:: Directions ::
Filtering the records below, copy only those lines that include the word "website".

:: Records to use ::
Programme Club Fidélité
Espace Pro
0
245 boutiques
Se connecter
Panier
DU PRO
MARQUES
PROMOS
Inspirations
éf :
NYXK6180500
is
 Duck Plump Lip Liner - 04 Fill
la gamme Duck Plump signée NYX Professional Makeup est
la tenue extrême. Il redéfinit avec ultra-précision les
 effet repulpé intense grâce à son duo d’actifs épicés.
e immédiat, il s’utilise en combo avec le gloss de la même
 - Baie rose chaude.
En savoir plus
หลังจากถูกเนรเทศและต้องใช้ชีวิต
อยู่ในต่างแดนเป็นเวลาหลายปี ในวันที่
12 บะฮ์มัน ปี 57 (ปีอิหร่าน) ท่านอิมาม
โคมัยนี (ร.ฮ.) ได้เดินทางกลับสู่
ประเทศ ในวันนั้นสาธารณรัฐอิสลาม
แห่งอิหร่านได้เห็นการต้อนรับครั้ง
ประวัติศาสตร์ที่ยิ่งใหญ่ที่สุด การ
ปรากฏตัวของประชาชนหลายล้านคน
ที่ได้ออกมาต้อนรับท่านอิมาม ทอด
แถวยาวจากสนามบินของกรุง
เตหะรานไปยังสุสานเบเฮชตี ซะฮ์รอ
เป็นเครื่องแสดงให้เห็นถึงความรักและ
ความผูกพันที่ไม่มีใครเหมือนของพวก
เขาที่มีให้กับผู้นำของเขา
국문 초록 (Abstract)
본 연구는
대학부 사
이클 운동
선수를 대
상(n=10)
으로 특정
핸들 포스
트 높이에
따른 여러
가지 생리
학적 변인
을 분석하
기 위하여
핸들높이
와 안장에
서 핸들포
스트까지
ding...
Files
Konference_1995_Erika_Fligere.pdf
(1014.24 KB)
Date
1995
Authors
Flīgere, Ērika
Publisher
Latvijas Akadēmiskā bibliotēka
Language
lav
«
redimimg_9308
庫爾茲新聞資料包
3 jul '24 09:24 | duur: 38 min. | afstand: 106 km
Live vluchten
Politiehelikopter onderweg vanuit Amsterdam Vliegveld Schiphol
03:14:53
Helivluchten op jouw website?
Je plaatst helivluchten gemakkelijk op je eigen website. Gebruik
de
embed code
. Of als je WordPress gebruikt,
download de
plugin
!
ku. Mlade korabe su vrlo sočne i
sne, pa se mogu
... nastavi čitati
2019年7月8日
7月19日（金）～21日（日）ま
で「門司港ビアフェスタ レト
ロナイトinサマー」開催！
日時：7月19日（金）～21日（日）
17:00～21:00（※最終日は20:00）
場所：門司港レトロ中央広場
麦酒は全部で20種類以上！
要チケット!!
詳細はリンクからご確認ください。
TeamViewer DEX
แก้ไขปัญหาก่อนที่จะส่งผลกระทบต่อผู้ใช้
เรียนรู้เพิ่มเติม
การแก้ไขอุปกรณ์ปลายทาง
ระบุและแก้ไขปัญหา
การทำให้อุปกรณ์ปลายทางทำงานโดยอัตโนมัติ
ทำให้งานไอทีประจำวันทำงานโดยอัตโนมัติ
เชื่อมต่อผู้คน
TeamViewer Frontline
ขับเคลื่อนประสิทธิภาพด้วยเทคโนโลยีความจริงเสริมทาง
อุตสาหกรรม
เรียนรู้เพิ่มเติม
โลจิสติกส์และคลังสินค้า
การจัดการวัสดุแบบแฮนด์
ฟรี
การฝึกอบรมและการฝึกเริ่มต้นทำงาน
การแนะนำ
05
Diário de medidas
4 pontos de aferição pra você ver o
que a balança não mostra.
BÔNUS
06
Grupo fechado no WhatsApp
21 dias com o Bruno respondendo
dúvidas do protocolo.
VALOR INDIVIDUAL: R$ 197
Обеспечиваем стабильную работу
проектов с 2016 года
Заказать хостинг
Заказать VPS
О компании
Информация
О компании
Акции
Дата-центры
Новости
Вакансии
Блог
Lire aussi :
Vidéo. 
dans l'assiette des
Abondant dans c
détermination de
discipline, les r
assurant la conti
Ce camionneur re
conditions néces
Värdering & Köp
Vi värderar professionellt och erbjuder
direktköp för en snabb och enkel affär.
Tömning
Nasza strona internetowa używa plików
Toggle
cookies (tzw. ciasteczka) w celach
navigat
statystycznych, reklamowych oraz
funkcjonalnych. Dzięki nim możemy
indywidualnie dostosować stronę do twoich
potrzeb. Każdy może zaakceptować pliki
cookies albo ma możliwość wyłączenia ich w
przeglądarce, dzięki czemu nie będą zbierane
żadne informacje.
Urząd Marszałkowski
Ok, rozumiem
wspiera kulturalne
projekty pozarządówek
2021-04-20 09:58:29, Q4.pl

:: Solved exercise ::
Helivluchten op jouw website?
Je plaatst helivluchten gemakkelijk op je eigen website. Gebruik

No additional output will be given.